**Your goal:** Copy the listing from its first line through the line containing "Deutscher Hersteller", inclusive, reproducing each line without any change.

**Exercise inputs:**
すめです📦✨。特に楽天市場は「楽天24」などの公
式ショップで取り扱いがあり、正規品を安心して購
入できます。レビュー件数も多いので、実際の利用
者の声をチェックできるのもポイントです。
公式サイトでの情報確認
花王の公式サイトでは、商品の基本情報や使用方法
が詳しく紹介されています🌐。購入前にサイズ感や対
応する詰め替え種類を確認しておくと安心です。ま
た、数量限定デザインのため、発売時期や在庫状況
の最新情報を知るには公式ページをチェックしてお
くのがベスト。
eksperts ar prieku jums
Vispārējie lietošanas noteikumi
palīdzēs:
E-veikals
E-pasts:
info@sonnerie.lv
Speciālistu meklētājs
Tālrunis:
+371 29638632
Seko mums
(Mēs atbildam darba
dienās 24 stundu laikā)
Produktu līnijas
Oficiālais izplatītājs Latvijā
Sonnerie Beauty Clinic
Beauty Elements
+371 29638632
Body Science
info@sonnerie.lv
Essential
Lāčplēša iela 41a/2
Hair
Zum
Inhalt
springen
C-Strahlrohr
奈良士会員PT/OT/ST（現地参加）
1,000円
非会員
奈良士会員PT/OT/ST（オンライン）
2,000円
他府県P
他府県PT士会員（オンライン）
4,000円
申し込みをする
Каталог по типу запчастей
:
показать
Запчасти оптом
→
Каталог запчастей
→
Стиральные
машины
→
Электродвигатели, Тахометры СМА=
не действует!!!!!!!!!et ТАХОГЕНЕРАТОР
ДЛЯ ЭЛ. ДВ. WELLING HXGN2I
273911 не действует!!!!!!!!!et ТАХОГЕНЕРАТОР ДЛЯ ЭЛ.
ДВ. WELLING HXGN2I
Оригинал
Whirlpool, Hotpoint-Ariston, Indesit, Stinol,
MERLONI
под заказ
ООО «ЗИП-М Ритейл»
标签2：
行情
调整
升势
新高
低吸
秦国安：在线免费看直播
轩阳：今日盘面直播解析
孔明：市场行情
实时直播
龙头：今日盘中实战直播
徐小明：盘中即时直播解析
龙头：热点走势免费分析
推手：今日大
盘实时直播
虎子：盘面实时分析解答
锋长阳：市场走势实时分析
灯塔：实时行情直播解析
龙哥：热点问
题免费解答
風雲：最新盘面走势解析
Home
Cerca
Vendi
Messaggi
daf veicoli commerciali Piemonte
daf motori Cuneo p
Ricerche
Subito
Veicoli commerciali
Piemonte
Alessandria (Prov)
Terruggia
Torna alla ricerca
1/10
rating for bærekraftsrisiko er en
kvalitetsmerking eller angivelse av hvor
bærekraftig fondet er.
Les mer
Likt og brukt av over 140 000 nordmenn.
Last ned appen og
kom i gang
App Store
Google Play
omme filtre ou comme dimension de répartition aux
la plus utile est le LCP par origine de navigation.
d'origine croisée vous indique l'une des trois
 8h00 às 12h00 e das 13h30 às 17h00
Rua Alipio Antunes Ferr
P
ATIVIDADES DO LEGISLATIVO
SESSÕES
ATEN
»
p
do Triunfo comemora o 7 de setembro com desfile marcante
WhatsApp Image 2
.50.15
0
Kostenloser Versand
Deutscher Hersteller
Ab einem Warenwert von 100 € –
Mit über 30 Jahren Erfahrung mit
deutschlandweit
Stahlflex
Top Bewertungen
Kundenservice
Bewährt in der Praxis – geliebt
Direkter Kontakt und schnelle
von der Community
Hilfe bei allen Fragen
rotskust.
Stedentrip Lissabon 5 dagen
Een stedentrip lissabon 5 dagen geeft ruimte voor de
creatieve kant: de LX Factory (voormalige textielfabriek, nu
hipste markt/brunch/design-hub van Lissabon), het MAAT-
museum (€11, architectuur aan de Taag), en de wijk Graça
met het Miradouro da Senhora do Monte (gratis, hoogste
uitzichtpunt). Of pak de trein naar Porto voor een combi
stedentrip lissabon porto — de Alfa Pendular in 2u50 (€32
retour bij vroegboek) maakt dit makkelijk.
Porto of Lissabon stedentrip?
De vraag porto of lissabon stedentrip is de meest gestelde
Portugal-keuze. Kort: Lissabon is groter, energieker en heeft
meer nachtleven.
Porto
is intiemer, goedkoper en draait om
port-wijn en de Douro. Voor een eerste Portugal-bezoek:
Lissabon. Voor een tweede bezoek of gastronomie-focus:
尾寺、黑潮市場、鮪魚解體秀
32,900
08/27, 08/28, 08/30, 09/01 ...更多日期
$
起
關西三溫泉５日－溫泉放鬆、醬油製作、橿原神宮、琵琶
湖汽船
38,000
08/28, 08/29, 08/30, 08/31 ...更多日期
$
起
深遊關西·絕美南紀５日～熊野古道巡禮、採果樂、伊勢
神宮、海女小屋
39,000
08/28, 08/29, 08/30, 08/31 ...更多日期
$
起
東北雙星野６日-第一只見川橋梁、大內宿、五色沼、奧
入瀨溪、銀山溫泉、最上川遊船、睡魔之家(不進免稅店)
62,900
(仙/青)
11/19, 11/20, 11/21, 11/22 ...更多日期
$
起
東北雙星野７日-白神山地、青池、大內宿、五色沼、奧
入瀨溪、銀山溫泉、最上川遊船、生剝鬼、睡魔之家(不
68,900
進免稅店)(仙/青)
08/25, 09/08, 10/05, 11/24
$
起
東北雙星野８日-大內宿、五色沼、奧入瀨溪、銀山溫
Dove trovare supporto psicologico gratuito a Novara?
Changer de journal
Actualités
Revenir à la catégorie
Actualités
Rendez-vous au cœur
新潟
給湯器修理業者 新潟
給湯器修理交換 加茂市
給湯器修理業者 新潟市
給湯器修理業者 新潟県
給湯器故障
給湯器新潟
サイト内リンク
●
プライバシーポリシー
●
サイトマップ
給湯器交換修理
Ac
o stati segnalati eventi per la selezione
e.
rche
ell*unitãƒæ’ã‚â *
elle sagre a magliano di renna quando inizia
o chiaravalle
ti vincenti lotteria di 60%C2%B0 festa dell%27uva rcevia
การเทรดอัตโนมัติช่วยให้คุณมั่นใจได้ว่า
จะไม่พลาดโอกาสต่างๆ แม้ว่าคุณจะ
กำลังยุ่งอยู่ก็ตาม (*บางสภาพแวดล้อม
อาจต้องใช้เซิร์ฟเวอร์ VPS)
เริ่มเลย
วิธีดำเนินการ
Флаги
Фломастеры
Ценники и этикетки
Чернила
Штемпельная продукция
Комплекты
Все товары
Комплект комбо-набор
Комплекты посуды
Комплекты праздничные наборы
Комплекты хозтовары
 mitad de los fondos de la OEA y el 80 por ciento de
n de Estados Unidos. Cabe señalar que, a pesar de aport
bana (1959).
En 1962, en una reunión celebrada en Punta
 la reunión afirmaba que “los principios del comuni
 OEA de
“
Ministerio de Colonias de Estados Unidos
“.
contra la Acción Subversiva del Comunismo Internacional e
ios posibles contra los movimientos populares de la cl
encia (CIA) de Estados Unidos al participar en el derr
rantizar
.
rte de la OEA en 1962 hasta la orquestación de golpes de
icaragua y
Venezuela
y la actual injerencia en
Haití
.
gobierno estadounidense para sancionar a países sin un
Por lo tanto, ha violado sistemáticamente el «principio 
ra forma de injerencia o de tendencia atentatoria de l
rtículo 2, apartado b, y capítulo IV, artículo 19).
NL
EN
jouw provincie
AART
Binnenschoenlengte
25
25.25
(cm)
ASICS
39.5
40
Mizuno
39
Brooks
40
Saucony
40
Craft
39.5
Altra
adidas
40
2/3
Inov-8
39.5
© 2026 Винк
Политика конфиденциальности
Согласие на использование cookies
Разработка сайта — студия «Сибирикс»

**Output:**
すめです📦✨。特に楽天市場は「楽天24」などの公
式ショップで取り扱いがあり、正規品を安心して購
入できます。レビュー件数も多いので、実際の利用
者の声をチェックできるのもポイントです。
公式サイトでの情報確認
花王の公式サイトでは、商品の基本情報や使用方法
が詳しく紹介されています🌐。購入前にサイズ感や対
応する詰め替え種類を確認しておくと安心です。ま
た、数量限定デザインのため、発売時期や在庫状況
の最新情報を知るには公式ページをチェックしてお
くのがベスト。
eksperts ar prieku jums
Vispārējie lietošanas noteikumi
palīdzēs:
E-veikals
E-pasts:
info@sonnerie.lv
Speciālistu meklētājs
Tālrunis:
+371 29638632
Seko mums
(Mēs atbildam darba
dienās 24 stundu laikā)
Produktu līnijas
Oficiālais izplatītājs Latvijā
Sonnerie Beauty Clinic
Beauty Elements
+371 29638632
Body Science
info@sonnerie.lv
Essential
Lāčplēša iela 41a/2
Hair
Zum
Inhalt
springen
C-Strahlrohr
奈良士会員PT/OT/ST（現地参加）
1,000円
非会員
奈良士会員PT/OT/ST（オンライン）
2,000円
他府県P
他府県PT士会員（オンライン）
4,000円
申し込みをする
Каталог по типу запчастей
:
показать
Запчасти оптом
→
Каталог запчастей
→
Стиральные
машины
→
Электродвигатели, Тахометры СМА=
не действует!!!!!!!!!et ТАХОГЕНЕРАТОР
ДЛЯ ЭЛ. ДВ. WELLING HXGN2I
273911 не действует!!!!!!!!!et ТАХОГЕНЕРАТОР ДЛЯ ЭЛ.
ДВ. WELLING HXGN2I
Оригинал
Whirlpool, Hotpoint-Ariston, Indesit, Stinol,
MERLONI
под заказ
ООО «ЗИП-М Ритейл»
标签2：
行情
调整
升势
新高
低吸
秦国安：在线免费看直播
轩阳：今日盘面直播解析
孔明：市场行情
实时直播
龙头：今日盘中实战直播
徐小明：盘中即时直播解析
龙头：热点走势免费分析
推手：今日大
盘实时直播
虎子：盘面实时分析解答
锋长阳：市场走势实时分析
灯塔：实时行情直播解析
龙哥：热点问
题免费解答
風雲：最新盘面走势解析
Home
Cerca
Vendi
Messaggi
daf veicoli commerciali Piemonte
daf motori Cuneo p
Ricerche
Subito
Veicoli commerciali
Piemonte
Alessandria (Prov)
Terruggia
Torna alla ricerca
1/10
rating for bærekraftsrisiko er en
kvalitetsmerking eller angivelse av hvor
bærekraftig fondet er.
Les mer
Likt og brukt av over 140 000 nordmenn.
Last ned appen og
kom i gang
App Store
Google Play
omme filtre ou comme dimension de répartition aux
la plus utile est le LCP par origine de navigation.
d'origine croisée vous indique l'une des trois
 8h00 às 12h00 e das 13h30 às 17h00
Rua Alipio Antunes Ferr
P
ATIVIDADES DO LEGISLATIVO
SESSÕES
ATEN
»
p
do Triunfo comemora o 7 de setembro com desfile marcante
WhatsApp Image 2
.50.15
0
Kostenloser Versand
Deutscher Hersteller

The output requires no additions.